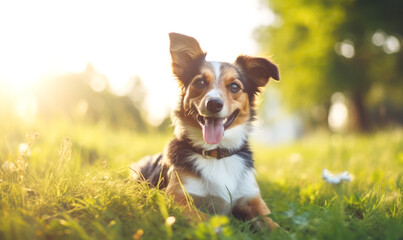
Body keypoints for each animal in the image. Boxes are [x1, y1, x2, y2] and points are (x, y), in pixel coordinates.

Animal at [133, 32, 280, 230]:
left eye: (235, 86)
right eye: (200, 82)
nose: (214, 104)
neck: (216, 153)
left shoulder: (253, 199)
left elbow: (274, 225)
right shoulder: (176, 198)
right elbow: (207, 219)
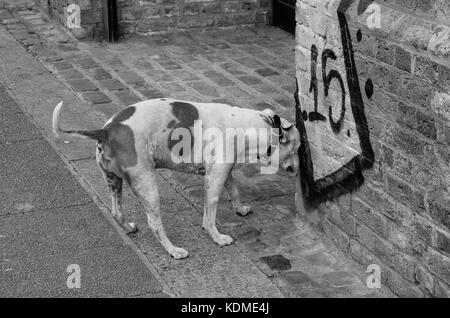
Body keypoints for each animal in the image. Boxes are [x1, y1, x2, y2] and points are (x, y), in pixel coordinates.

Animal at [51, 99, 298, 258]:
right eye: (296, 149)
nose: (296, 170)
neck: (249, 127)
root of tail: (107, 130)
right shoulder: (214, 181)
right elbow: (210, 217)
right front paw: (217, 238)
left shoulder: (222, 172)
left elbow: (234, 189)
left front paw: (240, 209)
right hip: (148, 185)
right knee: (154, 224)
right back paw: (173, 250)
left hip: (113, 181)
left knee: (116, 211)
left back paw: (128, 228)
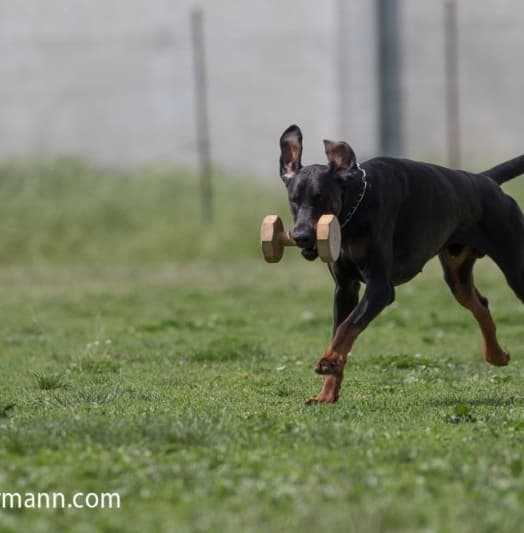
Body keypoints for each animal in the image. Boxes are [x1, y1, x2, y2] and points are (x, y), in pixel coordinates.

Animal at [280, 122, 524, 402]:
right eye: (294, 200)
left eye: (320, 197)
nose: (300, 236)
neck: (354, 210)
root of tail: (486, 180)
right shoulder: (345, 288)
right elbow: (340, 328)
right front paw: (326, 395)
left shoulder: (380, 288)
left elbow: (347, 327)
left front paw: (329, 360)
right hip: (456, 272)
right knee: (480, 304)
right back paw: (497, 355)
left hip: (516, 267)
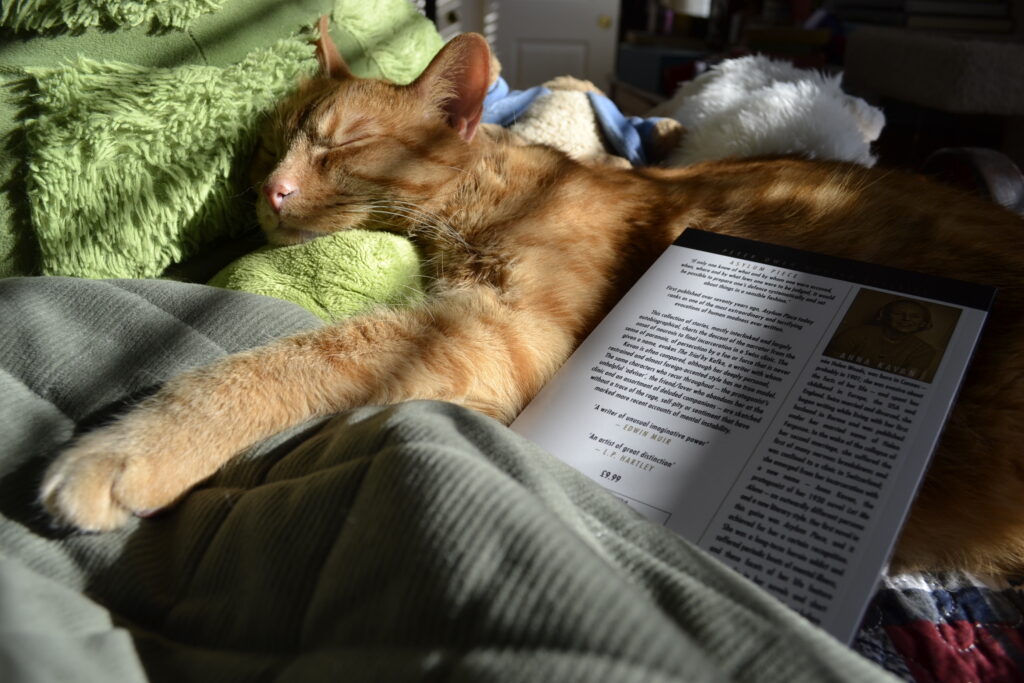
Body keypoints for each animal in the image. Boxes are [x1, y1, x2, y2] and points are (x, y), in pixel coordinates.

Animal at [41, 24, 1024, 573]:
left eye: (338, 145)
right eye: (263, 152)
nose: (268, 194)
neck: (500, 191)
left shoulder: (514, 334)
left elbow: (297, 357)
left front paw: (133, 446)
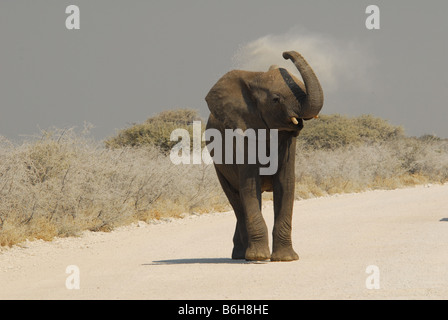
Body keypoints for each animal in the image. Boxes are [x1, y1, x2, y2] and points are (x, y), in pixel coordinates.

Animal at [205, 49, 324, 260]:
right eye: (276, 99)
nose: (285, 54)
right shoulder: (243, 133)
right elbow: (249, 185)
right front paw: (259, 258)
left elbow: (286, 184)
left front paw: (285, 259)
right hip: (218, 166)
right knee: (237, 201)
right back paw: (243, 255)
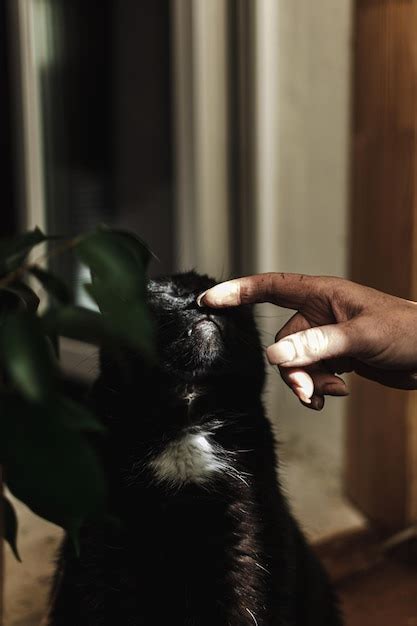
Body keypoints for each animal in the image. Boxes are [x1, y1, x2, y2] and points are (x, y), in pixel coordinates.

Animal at [48, 270, 342, 620]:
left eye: (227, 299)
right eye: (170, 293)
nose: (203, 301)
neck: (184, 422)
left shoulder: (248, 539)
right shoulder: (100, 549)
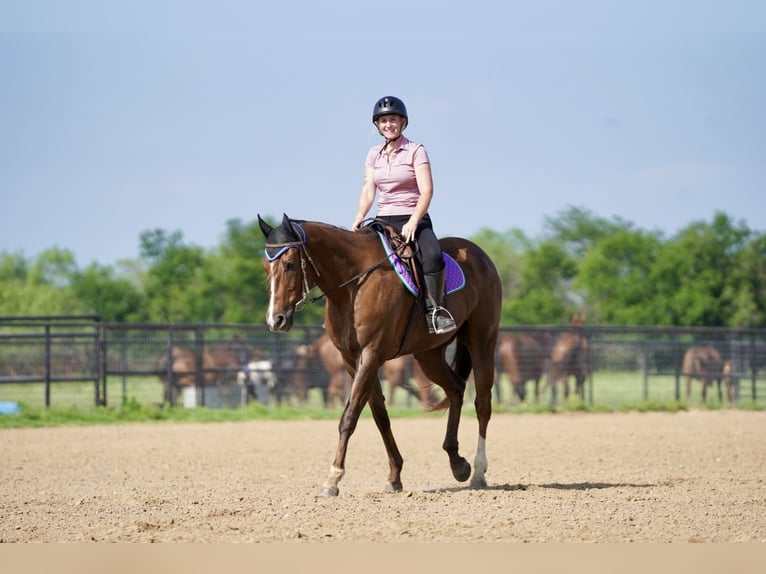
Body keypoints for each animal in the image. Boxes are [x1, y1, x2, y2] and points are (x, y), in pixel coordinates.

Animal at [260, 214, 508, 498]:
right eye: (266, 268)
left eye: (289, 264)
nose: (275, 320)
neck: (353, 285)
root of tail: (480, 255)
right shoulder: (352, 360)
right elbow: (380, 416)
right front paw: (394, 476)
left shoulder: (371, 355)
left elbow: (349, 416)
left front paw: (333, 478)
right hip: (428, 355)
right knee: (456, 389)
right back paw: (457, 464)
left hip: (482, 342)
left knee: (482, 404)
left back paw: (478, 471)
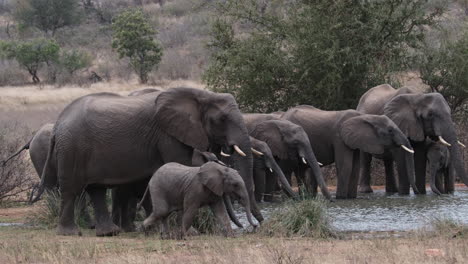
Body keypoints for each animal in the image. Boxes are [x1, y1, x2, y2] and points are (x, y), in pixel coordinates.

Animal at [33, 87, 260, 236]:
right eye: (222, 119)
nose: (256, 227)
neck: (201, 94)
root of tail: (58, 124)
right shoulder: (168, 135)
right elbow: (180, 165)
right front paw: (192, 232)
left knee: (96, 189)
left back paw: (110, 233)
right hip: (72, 148)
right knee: (71, 189)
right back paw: (70, 233)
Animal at [282, 104, 416, 198]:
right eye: (390, 131)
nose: (416, 192)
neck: (364, 116)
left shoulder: (354, 139)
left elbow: (355, 167)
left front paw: (351, 197)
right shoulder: (339, 138)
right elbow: (345, 165)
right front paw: (341, 197)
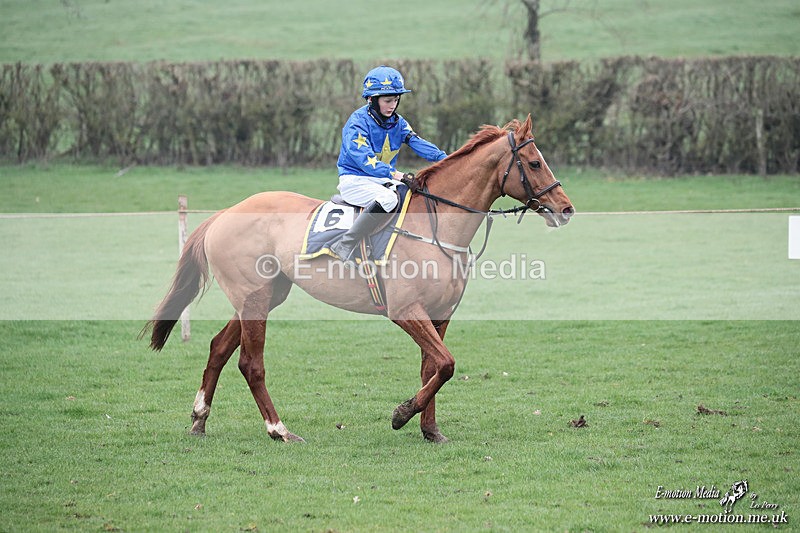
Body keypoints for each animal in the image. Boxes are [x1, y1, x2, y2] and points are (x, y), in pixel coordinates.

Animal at [143, 115, 574, 443]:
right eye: (535, 163)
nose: (565, 208)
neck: (435, 226)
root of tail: (224, 213)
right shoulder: (405, 310)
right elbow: (447, 364)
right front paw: (402, 414)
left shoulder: (440, 315)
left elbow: (434, 368)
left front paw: (430, 430)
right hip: (254, 299)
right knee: (251, 364)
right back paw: (279, 429)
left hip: (263, 296)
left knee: (218, 348)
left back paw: (200, 419)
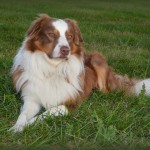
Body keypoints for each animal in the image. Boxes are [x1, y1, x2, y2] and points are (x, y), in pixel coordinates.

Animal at [10, 13, 150, 132]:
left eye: (69, 36)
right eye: (51, 34)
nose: (65, 50)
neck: (54, 68)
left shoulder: (70, 103)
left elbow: (46, 113)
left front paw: (28, 125)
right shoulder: (31, 98)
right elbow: (23, 114)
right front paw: (17, 127)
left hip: (96, 59)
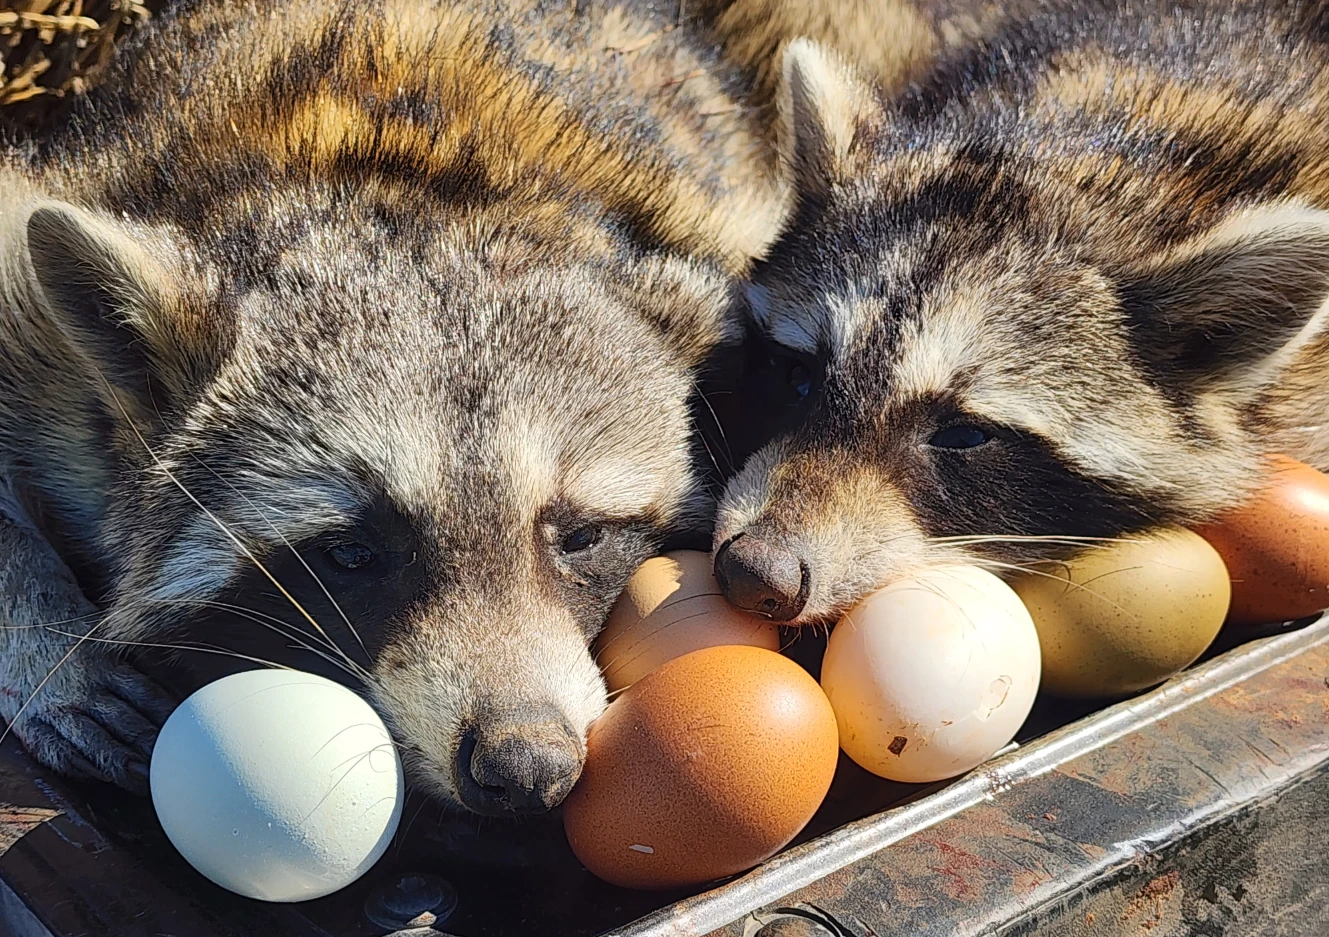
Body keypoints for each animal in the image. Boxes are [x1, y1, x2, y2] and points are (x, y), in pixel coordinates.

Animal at [0, 0, 787, 814]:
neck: (398, 178)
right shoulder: (41, 305)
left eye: (581, 536)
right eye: (352, 553)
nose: (524, 768)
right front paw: (39, 621)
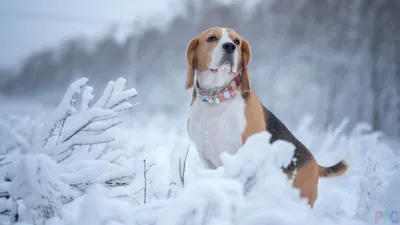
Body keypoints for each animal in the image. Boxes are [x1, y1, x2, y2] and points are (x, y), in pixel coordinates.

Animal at [186, 27, 348, 208]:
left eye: (237, 42)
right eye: (212, 38)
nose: (230, 47)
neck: (217, 98)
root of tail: (314, 162)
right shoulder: (205, 156)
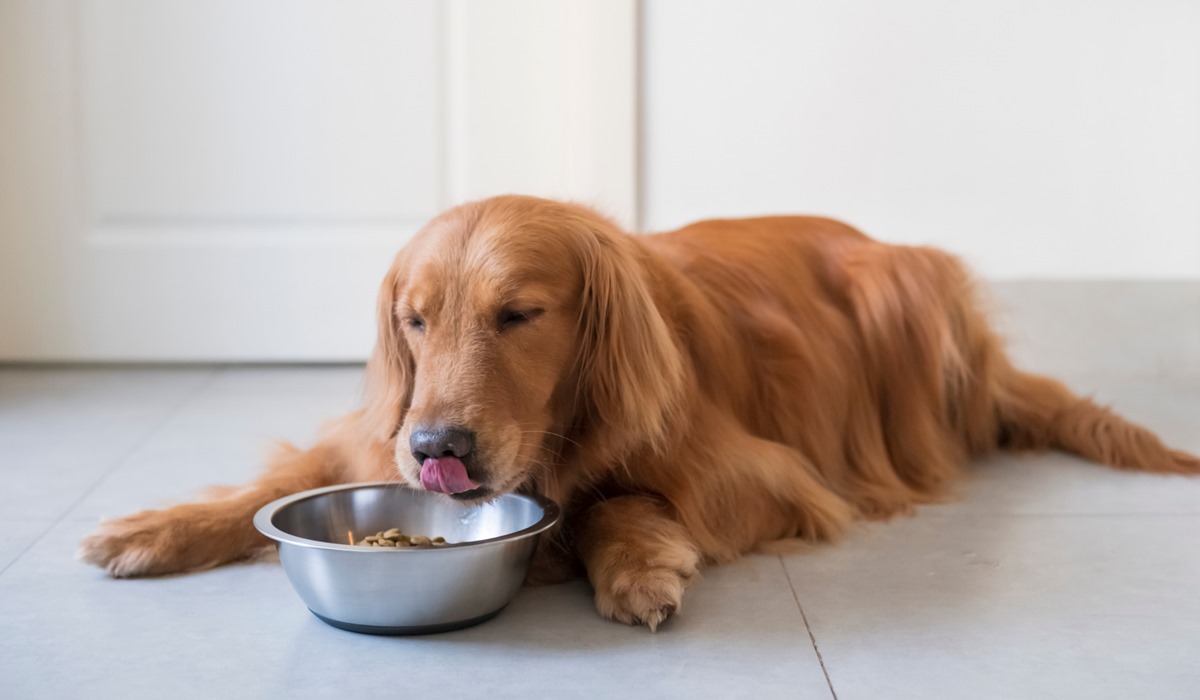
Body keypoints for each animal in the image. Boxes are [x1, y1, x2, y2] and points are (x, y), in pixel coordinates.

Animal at [77, 195, 1200, 629]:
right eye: (414, 319)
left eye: (519, 314)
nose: (438, 447)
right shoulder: (374, 431)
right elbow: (275, 485)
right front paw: (155, 527)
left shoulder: (765, 475)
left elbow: (618, 499)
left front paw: (633, 565)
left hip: (905, 291)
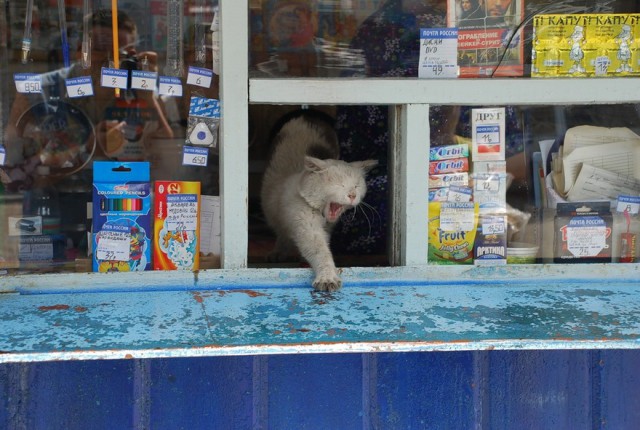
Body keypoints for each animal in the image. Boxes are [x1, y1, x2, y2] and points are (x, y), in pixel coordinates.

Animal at [262, 111, 378, 292]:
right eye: (339, 184)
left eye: (356, 186)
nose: (352, 194)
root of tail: (306, 114)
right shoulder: (306, 226)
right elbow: (320, 252)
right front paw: (327, 277)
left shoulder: (327, 228)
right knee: (281, 232)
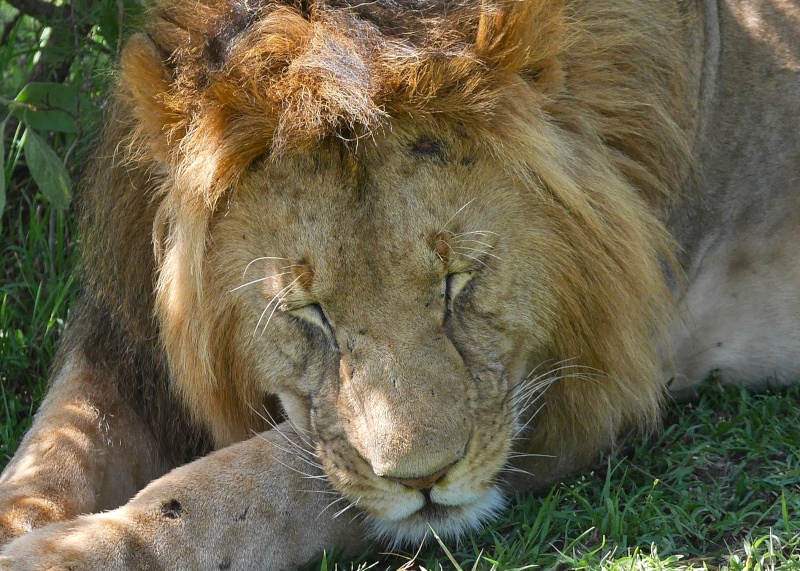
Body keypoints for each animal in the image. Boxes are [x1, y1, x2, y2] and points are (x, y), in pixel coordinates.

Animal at [1, 0, 800, 568]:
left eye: (457, 282)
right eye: (309, 311)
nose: (424, 482)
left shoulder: (578, 391)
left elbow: (246, 488)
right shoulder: (124, 336)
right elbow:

● **PROBLEM REQUIREMENTS**
Every record above must be copied exactly; none of the pictures belong in the copy.

● **SOLUTION TO THIS TASK**
Body keypoints for each animal in the image. Boxes are [x1, y1, x2, y2] and points are (x, y), in pixel coordinates.

Animal at [133, 32, 280, 230]:
left eye: (235, 86)
right eye: (200, 82)
nose: (214, 104)
neck: (216, 153)
left shoulder: (253, 199)
left elbow: (274, 225)
right shoulder: (176, 198)
right elbow: (207, 219)
Body keypoints for each animal in the image. Boxes are [x1, y1, x2, y2] and points are (x, y), in pixel coordinates.

Animal at [51, 99, 298, 258]:
right eye: (296, 149)
nose: (296, 170)
neck: (249, 127)
root of tail: (107, 130)
right shoulder: (214, 181)
right elbow: (210, 217)
right front paw: (217, 238)
left shoulder: (222, 172)
left elbow: (234, 189)
left front paw: (240, 209)
right hip: (148, 185)
right knee: (154, 224)
right back paw: (173, 250)
left hip: (113, 181)
left knee: (116, 211)
left back paw: (128, 228)
Body keypoints for each animal in the image. Boxes are [x1, y1, x2, y2] and points are (x, y), in pixel coordinates.

Animal at [280, 122, 524, 402]:
right eye: (294, 200)
left eye: (320, 197)
nose: (300, 236)
neck: (354, 210)
root of tail: (486, 180)
right shoulder: (345, 288)
right elbow: (340, 328)
right front paw: (326, 395)
left shoulder: (380, 288)
left elbow: (347, 327)
left front paw: (329, 360)
right hip: (456, 272)
right knee: (480, 304)
right back paw: (497, 355)
left hip: (516, 267)
Body keypoints for each animal in the image. Boxes are [x1, y1, x2, y2] and points are (x, y), in pixel coordinates.

Animal at [41, 24, 1024, 573]:
left eye: (338, 145)
right eye: (263, 152)
nose: (268, 194)
neck: (500, 191)
left shoulder: (514, 334)
left elbow: (297, 357)
left front paw: (133, 446)
Body keypoints for each animal in the image. Boxes are [x1, y1, x2, y2] and points are (x, y), in pixel coordinates.

Animal at [205, 49, 324, 260]:
right eye: (276, 99)
nose: (285, 54)
right shoulder: (243, 133)
right elbow: (249, 185)
right front paw: (259, 258)
left elbow: (286, 184)
left front paw: (285, 259)
right hip: (218, 166)
right knee: (237, 201)
right back paw: (243, 255)
Body keypoints for each animal in the image. Boxes are [x1, y1, x2, y2] and points are (x, y), in pixel coordinates.

Animal at [48, 270, 342, 620]:
left eye: (227, 299)
right eye: (170, 293)
nose: (203, 301)
neck: (184, 422)
left shoulder: (248, 539)
right shoulder: (100, 549)
Body keypoints for each animal in the image. Boxes are [x1, y1, x2, y2] and points are (x, y), in pixel coordinates.

Animal at [260, 214, 508, 498]:
right eye: (266, 268)
left eye: (289, 264)
nose: (275, 320)
neck: (353, 285)
root of tail: (480, 255)
right shoulder: (352, 360)
right elbow: (380, 416)
right front paw: (394, 476)
left shoulder: (371, 355)
left elbow: (349, 416)
left front paw: (333, 478)
right hip: (428, 355)
right knee: (456, 389)
right back paw: (457, 464)
left hip: (482, 342)
left knee: (482, 404)
left back paw: (478, 471)
Body keypoints for each animal in the image. Boxes are [x1, y1, x2, y2] and points are (x, y), in pixel coordinates.

Animal at [33, 87, 260, 236]:
right eye: (222, 119)
nose: (256, 227)
neck: (201, 94)
root of tail: (58, 124)
right shoulder: (168, 135)
right elbow: (180, 165)
right front paw: (192, 232)
left knee: (96, 189)
left back paw: (110, 233)
right hip: (72, 148)
right knee: (71, 189)
right back paw: (70, 233)
Animal at [282, 104, 416, 198]:
right eye: (390, 131)
nose: (416, 192)
neck: (364, 116)
left shoulder: (354, 139)
left elbow: (355, 167)
left front paw: (351, 197)
right shoulder: (339, 138)
right elbow: (345, 165)
right front paw: (341, 197)
Body keypoints for each animal in the image. Boxes are [x1, y1, x2, y2] and points are (x, y), in pixel coordinates.

Animal at [143, 115, 574, 443]:
right eye: (535, 163)
nose: (565, 208)
neck: (435, 226)
root of tail: (224, 213)
right shoulder: (405, 310)
right elbow: (447, 364)
right front paw: (402, 414)
left shoulder: (440, 315)
left elbow: (434, 368)
left front paw: (430, 430)
right hip: (254, 299)
right knee: (251, 364)
right back paw: (279, 429)
left hip: (263, 296)
left knee: (218, 348)
left back paw: (200, 419)
Body keypoints for each animal in the image. Boxes are [x1, y1, x2, y2] and points are (x, y), in pixel coordinates.

Animal at [10, 13, 150, 132]:
left eye: (69, 36)
right eye: (51, 34)
nose: (65, 50)
neck: (54, 68)
left shoulder: (70, 103)
left elbow: (46, 113)
left front paw: (28, 125)
right shoulder: (31, 98)
right elbow: (23, 114)
right front paw: (17, 127)
left hip: (96, 59)
Body keypoints for each animal in the image. Boxes are [x1, y1, x2, y2] and points are (x, y), in pixel coordinates.

Animal at [0, 0, 787, 814]:
neck: (398, 178)
right shoulder: (41, 305)
left eye: (581, 536)
right eye: (352, 553)
nose: (524, 768)
right front paw: (39, 621)
Body keypoints for each animal in the image. Boxes are [x1, y1, x2, y2] and points are (x, y), in pixel coordinates.

Animal at [186, 27, 348, 208]:
left eye: (237, 42)
right eye: (212, 38)
nose: (230, 47)
neck: (217, 98)
root of tail: (314, 162)
right shoulder: (205, 156)
Body keypoints for each animal in the image. Boxes are [x1, y1, x2, y2] and points are (x, y), in pixel coordinates.

Animal at [77, 195, 1200, 629]:
right eye: (414, 319)
left eye: (519, 314)
nose: (438, 447)
right shoulder: (374, 431)
right elbow: (275, 485)
right front paw: (155, 527)
left shoulder: (765, 475)
left elbow: (618, 499)
left front paw: (633, 565)
left hip: (905, 291)
Body keypoints for each animal in the image. Boxes are [x1, y1, x2, y2] and points are (x, y), in pixel coordinates.

Animal at [262, 111, 378, 292]:
right eye: (339, 184)
left eye: (356, 186)
nose: (352, 194)
root of tail: (306, 114)
right shoulder: (306, 226)
right elbow: (320, 252)
right front paw: (327, 277)
left shoulder: (327, 228)
right knee: (281, 232)
Body keypoints for each animal in the image. Boxes are [x1, y1, x2, y2] and points are (x, y), in pixel coordinates.

Animal at [1, 0, 800, 568]:
left eye: (457, 282)
right eye: (309, 311)
nose: (424, 482)
left shoulder: (578, 391)
left elbow: (246, 488)
right shoulder: (124, 336)
right elbow:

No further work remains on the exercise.